▶ [Required action]: Turn each nonblank line of the listing below into one string in a JSON list, skipping the blank lines and leaving out the pictures.

▶ [Data for processing]:
--------------------

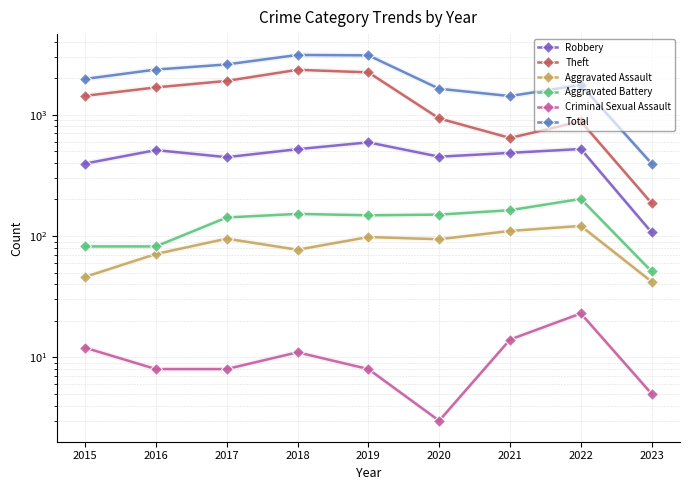

Reading left to right, extract all data points from this chart.

Robbery: 395	510	446	519	591	450	484	521	107
Theft: 1429	1676	1896	2341	2230	930	642	880	186
Aggravated Assault: 46	71	95	77	98	94	110	121	42
Aggravated Battery: 82	82	142	152	148	150	163	202	51
Criminal Sexual Assault: 12	8	8	11	8	3	14	23	5
Total: 1968	2352	2592	3103	3080	1634	1422	1759	395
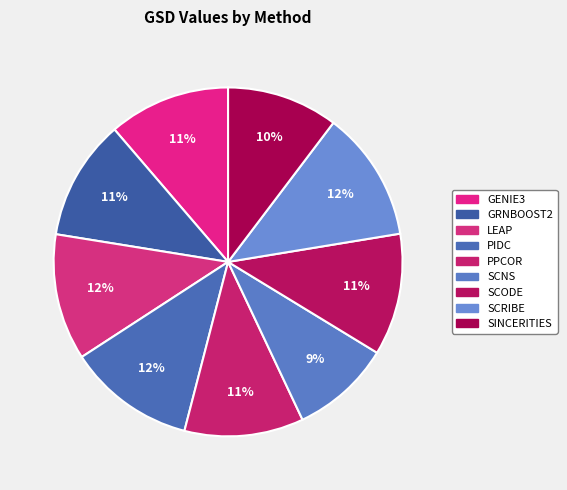

How many slices are in this pie chart?

9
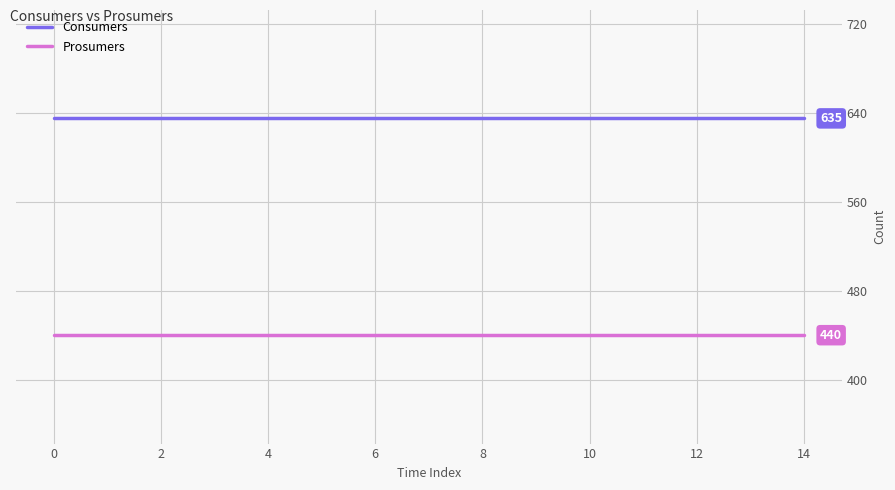

True or false: Prosumers and Consumers cross at least once.

False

--------------------

▶ [Exercise response]:
[
  "Reading left to right, extract all data points from this chart.",
  "Robbery: 395\t510\t446\t519\t591\t450\t484\t521\t107",
  "Theft: 1429\t1676\t1896\t2341\t2230\t930\t642\t880\t186",
  "Aggravated Assault: 46\t71\t95\t77\t98\t94\t110\t121\t42",
  "Aggravated Battery: 82\t82\t142\t152\t148\t150\t163\t202\t51",
  "Criminal Sexual Assault: 12\t8\t8\t11\t8\t3\t14\t23\t5",
  "Total: 1968\t2352\t2592\t3103\t3080\t1634\t1422\t1759\t395",
  "How many slices are in this pie chart?",
  "9",
  "True or false: Prosumers and Consumers cross at least once.",
  "False"
]